┌─ Dataset excerpts

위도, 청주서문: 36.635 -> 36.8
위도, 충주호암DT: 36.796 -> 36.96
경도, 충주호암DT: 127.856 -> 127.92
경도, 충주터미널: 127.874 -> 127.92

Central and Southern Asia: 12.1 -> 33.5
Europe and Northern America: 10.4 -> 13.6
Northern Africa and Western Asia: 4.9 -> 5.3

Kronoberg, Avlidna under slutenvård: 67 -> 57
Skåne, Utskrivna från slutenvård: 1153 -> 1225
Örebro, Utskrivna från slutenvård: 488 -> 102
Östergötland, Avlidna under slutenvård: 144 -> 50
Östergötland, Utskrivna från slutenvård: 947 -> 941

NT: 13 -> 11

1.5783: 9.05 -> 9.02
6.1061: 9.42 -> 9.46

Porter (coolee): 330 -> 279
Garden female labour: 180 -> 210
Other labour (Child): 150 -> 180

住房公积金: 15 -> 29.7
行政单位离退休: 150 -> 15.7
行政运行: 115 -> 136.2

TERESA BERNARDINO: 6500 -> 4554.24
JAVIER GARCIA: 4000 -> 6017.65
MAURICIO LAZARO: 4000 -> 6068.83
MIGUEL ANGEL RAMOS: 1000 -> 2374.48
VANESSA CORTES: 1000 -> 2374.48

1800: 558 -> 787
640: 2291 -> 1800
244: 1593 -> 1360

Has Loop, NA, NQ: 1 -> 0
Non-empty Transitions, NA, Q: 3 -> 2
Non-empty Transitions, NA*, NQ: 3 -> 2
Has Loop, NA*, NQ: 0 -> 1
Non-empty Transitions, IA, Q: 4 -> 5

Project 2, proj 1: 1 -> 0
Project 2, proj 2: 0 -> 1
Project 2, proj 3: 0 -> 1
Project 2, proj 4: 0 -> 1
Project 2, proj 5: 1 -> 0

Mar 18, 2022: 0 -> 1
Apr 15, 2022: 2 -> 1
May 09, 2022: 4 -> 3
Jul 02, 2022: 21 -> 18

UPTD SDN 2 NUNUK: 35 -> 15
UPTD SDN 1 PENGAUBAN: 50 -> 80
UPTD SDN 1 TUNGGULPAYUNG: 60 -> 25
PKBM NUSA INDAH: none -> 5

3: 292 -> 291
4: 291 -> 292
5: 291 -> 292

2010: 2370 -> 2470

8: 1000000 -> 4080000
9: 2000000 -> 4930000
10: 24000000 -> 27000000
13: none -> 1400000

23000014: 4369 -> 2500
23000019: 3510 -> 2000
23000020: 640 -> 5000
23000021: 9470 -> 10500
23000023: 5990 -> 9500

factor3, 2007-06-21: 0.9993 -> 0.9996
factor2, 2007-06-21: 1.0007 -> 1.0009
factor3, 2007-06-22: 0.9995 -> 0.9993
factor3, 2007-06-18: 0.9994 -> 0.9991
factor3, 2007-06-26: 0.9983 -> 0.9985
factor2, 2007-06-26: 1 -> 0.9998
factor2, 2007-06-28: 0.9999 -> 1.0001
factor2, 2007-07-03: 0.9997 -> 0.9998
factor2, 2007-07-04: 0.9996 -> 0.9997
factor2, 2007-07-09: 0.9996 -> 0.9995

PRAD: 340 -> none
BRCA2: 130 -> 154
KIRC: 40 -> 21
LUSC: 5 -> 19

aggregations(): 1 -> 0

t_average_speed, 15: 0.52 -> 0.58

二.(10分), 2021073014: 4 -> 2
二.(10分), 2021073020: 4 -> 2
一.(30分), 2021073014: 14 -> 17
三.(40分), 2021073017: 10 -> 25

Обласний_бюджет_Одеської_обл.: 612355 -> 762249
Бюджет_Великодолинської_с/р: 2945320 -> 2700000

└─

## Action item
Type out the material again, matching every line.

## Result
위도, 청주서문: 36.635 -> 36.8
위도, 충주호암DT: 36.796 -> 36.96
경도, 충주호암DT: 127.856 -> 127.92
경도, 충주터미널: 127.874 -> 127.92

Central and Southern Asia: 12.1 -> 33.5
Europe and Northern America: 10.4 -> 13.6
Northern Africa and Western Asia: 4.9 -> 5.3

Kronoberg, Avlidna under slutenvård: 67 -> 57
Skåne, Utskrivna från slutenvård: 1153 -> 1225
Örebro, Utskrivna från slutenvård: 488 -> 102
Östergötland, Avlidna under slutenvård: 144 -> 50
Östergötland, Utskrivna från slutenvård: 947 -> 941

NT: 13 -> 11

1.5783: 9.05 -> 9.02
6.1061: 9.42 -> 9.46

Porter (coolee): 330 -> 279
Garden female labour: 180 -> 210
Other labour (Child): 150 -> 180

住房公积金: 15 -> 29.7
行政单位离退休: 150 -> 15.7
行政运行: 115 -> 136.2

TERESA BERNARDINO: 6500 -> 4554.24
JAVIER GARCIA: 4000 -> 6017.65
MAURICIO LAZARO: 4000 -> 6068.83
MIGUEL ANGEL RAMOS: 1000 -> 2374.48
VANESSA CORTES: 1000 -> 2374.48

1800: 558 -> 787
640: 2291 -> 1800
244: 1593 -> 1360

Has Loop, NA, NQ: 1 -> 0
Non-empty Transitions, NA, Q: 3 -> 2
Non-empty Transitions, NA*, NQ: 3 -> 2
Has Loop, NA*, NQ: 0 -> 1
Non-empty Transitions, IA, Q: 4 -> 5

Project 2, proj 1: 1 -> 0
Project 2, proj 2: 0 -> 1
Project 2, proj 3: 0 -> 1
Project 2, proj 4: 0 -> 1
Project 2, proj 5: 1 -> 0

Mar 18, 2022: 0 -> 1
Apr 15, 2022: 2 -> 1
May 09, 2022: 4 -> 3
Jul 02, 2022: 21 -> 18

UPTD SDN 2 NUNUK: 35 -> 15
UPTD SDN 1 PENGAUBAN: 50 -> 80
UPTD SDN 1 TUNGGULPAYUNG: 60 -> 25
PKBM NUSA INDAH: none -> 5

3: 292 -> 291
4: 291 -> 292
5: 291 -> 292

2010: 2370 -> 2470

8: 1000000 -> 4080000
9: 2000000 -> 4930000
10: 24000000 -> 27000000
13: none -> 1400000

23000014: 4369 -> 2500
23000019: 3510 -> 2000
23000020: 640 -> 5000
23000021: 9470 -> 10500
23000023: 5990 -> 9500

factor3, 2007-06-21: 0.9993 -> 0.9996
factor2, 2007-06-21: 1.0007 -> 1.0009
factor3, 2007-06-22: 0.9995 -> 0.9993
factor3, 2007-06-18: 0.9994 -> 0.9991
factor3, 2007-06-26: 0.9983 -> 0.9985
factor2, 2007-06-26: 1 -> 0.9998
factor2, 2007-06-28: 0.9999 -> 1.0001
factor2, 2007-07-03: 0.9997 -> 0.9998
factor2, 2007-07-04: 0.9996 -> 0.9997
factor2, 2007-07-09: 0.9996 -> 0.9995

PRAD: 340 -> none
BRCA2: 130 -> 154
KIRC: 40 -> 21
LUSC: 5 -> 19

aggregations(): 1 -> 0

t_average_speed, 15: 0.52 -> 0.58

二.(10分), 2021073014: 4 -> 2
二.(10分), 2021073020: 4 -> 2
一.(30分), 2021073014: 14 -> 17
三.(40分), 2021073017: 10 -> 25

Обласний_бюджет_Одеської_обл.: 612355 -> 762249
Бюджет_Великодолинської_с/р: 2945320 -> 2700000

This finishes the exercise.